# New look for a revolver this time.



## JLowe69 (Nov 30, 2011)

Well, I got around to making another set of grips. I had considered dyeing the wood darker, but instead I just went with the natural look of oak and tongue oil again. Here are the before and after pics. Any tips as too how I could make 'em better would be appreciated.
















Don, I used your tip on only rubbing in one direction on the final coat this time and it saved me a buffing wheel. Thanks.


----------



## prairiewolf (Feb 19, 2012)

Very nice ! what cal ?


----------



## sneakygroundbuzzard (Nov 1, 2012)

very nice

amazing how wood grips give that single action the classic western look


----------



## JLowe69 (Nov 30, 2011)

Thanks guys. Pw, its a Tanfuglio (sp) with .22 mag and .22 lr cylinders. It's an heirloom so I hesitated to change anything, but I'm betting uncle Morris would like it better this way too.

Stonegod, it is surprising how much of a change the wood makes, I need to try with some nicer wood now.
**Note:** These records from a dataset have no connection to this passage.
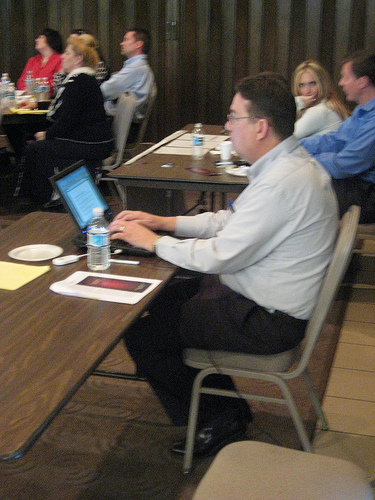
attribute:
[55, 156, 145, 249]
laptop — open, ibm, black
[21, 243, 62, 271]
plate — disposable, white, empty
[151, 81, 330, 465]
man — middle-aged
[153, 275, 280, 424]
pants — black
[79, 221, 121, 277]
bottle — plastic, clear, water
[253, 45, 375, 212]
people — in room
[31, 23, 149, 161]
people — watching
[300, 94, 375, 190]
shirt — blue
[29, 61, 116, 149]
sweater — black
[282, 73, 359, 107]
hair — blonde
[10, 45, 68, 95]
shirt — red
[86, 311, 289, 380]
floor — hardwood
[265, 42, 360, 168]
woman — looking forward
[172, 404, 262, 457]
shoes — shiny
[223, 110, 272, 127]
eyeglasses — pair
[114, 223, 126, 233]
ring — small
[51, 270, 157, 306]
paper — red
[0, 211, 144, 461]
table — brown, wooden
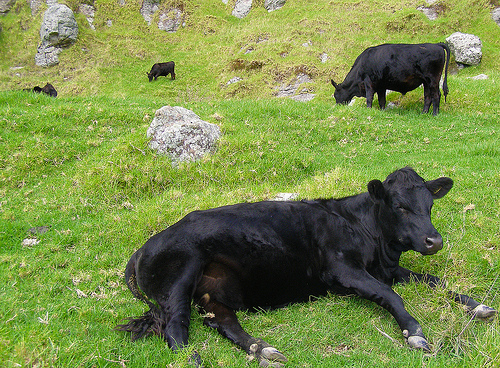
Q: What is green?
A: The grass.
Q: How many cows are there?
A: Four.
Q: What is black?
A: The cows.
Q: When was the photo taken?
A: Day time.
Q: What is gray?
A: The rocks.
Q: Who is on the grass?
A: The cows.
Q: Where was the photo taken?
A: In a field.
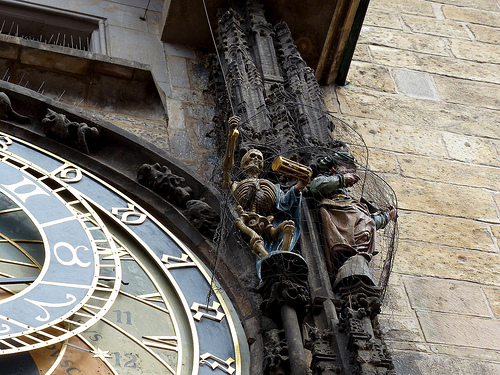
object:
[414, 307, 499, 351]
brick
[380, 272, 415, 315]
brick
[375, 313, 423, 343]
brick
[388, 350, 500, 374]
brick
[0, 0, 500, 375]
wall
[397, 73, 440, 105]
side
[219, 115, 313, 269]
skeleton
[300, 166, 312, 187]
hand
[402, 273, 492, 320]
brick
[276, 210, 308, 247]
knee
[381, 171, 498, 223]
brick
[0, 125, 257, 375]
clock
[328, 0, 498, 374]
stone wall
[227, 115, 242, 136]
hand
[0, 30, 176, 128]
ledge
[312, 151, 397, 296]
man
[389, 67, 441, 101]
brick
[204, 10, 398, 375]
pillar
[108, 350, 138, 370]
12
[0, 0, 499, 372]
building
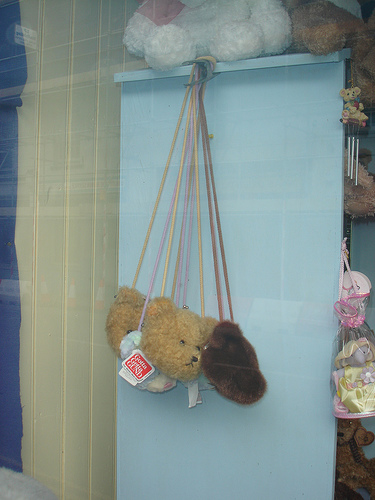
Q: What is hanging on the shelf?
A: Stuffed animal purses.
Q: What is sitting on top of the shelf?
A: Stuffed bears.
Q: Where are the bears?
A: On the blue shelf.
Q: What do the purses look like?
A: Bear heads.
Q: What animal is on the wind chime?
A: A bear.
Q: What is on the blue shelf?
A: Lots of bears.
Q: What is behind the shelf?
A: A paneled wall.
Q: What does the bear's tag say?
A: Gotta Getta Gund.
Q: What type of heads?
A: Heads of stuffed animals.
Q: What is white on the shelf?
A: The teddy bear.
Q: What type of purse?
A: A teddy bear purse.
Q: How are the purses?
A: The purse are for sale.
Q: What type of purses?
A: Teddy bear purses.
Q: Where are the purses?
A: On the wall.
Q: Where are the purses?
A: Four on the wall.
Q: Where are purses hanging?
A: From the shelf.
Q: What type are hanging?
A: Four teddy bear purses.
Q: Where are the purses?
A: Hanging from the shelf.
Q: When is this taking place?
A: Daytime.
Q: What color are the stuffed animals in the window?
A: Tan and brown.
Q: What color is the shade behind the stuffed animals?
A: Blue.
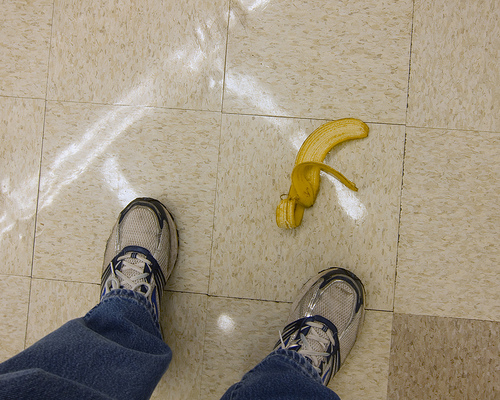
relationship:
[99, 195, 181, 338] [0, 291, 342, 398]
left shoe on person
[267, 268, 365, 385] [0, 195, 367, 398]
shoe of person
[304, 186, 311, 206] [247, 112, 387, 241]
mark on banana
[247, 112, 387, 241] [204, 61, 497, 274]
banana on ground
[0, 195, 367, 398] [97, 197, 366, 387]
person wearing shoes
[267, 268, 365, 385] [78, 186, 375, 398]
shoe on person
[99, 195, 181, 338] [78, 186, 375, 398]
left shoe on person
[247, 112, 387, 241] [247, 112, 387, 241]
banana on banana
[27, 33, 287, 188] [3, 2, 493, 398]
sunlit on tiles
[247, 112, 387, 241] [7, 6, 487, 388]
banana on floor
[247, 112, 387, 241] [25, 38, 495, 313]
banana on ground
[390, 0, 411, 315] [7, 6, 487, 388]
lines on floor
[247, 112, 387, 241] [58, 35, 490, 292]
banana on floor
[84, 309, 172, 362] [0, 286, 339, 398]
wrinkle in jeans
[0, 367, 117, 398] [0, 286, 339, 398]
wrinkle in jeans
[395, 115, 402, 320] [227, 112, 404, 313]
edge between floor tiles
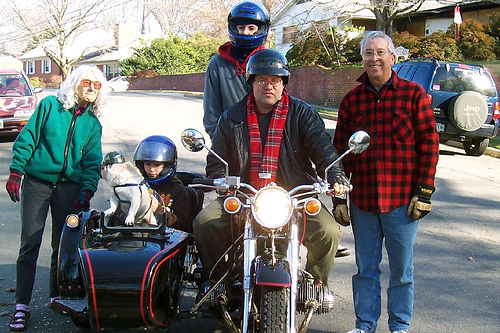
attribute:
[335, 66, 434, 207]
shirt — red and black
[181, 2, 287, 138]
person — young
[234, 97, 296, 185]
redscarf — red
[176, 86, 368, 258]
jacket — black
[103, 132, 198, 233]
person — young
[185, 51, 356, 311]
man — plaid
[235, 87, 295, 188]
scarf — red, blue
Sneaky, yep, speaking of western at least now it don't look like one of my old cap guns, from my cowboys and indian days. Thats what it reminded me of before both in looks and feel. lol


----------



## 220swift (Mar 2, 2011)

very nicely done and it does give it a better western look, great work!


----------



## yotemanjames (May 7, 2013)

Both of those grips are very slick looking! I'm taking liking to that wooden oak grip tho!


----------



## sneakygroundbuzzard (Nov 1, 2012)

youve got me motivated to make the grips for my older(ive had this gun for over 20 yrs now) .45 acp that i have been wanting to do

once i get the time im gonna dig out the piece of moose horn i have been saving and get them made

i hope they turn out as nice as yours have


----------



## hassell (Feb 9, 2010)

Looks really nice, thanks for sharing.


----------



## JLowe69 (Nov 30, 2011)

Thanks 220, yoteman, and hassell. Sneaky, I can't wait to see the moose grips. What would you use to shape them? I'm pretty limited on tools right now. The rough cuts I do with a skill saw, then I shape with a rasp, then I clean up the gouges with a dremmel tool with a sanding wheel on it before switching to sandpaper wrapped around a carpenter pencil for a sanding block. I do at least have an old drill press for getting the holes square, the rest is all a matter of take a bit off see if it fits, repeat as necessary, each time hoping I didn't just take too much. lol


----------



## Rick Howard (Feb 25, 2012)

Nice. Good choice on no die. Natural colors are nicer to me.


----------



## Jonbnks (Jan 21, 2012)

You might not have many tools, but you sure have skills. Amazing how the nice wood changes the look of the gun and makes it so very nice.


----------



## JLowe69 (Nov 30, 2011)

Thanks itsDirty and Jonbnks. Jon, when I start to get frustrated I just think of some of the stuff I've seen carved and/or shaped with much less for tools, take a few deep breaths, and try and figure out "how", while I have another beer. lol


----------



## jswift (Dec 24, 2012)

Very nice. Wood grips look awesome.


----------



## JLowe69 (Nov 30, 2011)

Thanks jswift.


----------



## azpredatorhunter (Jul 24, 2012)

Jeff, nice job. It takes years to learn how to carve wood, my dad carved duck decoys with the same tools as you. A Foredom with the right bits will speed up the process...


----------



## youngdon (Mar 10, 2010)

Nice work Jeff. It sure dresses it up nice.


----------



## JLowe69 (Nov 30, 2011)

Thanks Eric, and whats a Foredom?

Thanks Don.

Just to put this out there, I want/need more experience with this to the extent of being willing to make someone, well, actually more like a few someone's grips in exchange for them providing three times the wood needed. That way if I need the extra for a second, or even yikes third try its there and if not I have some wood for myself. Oh, that and you would have to pass my info on to folks that like 'em. lol They may not be perfect, but will be at least as good as the two sets I've posted. Any interest?


----------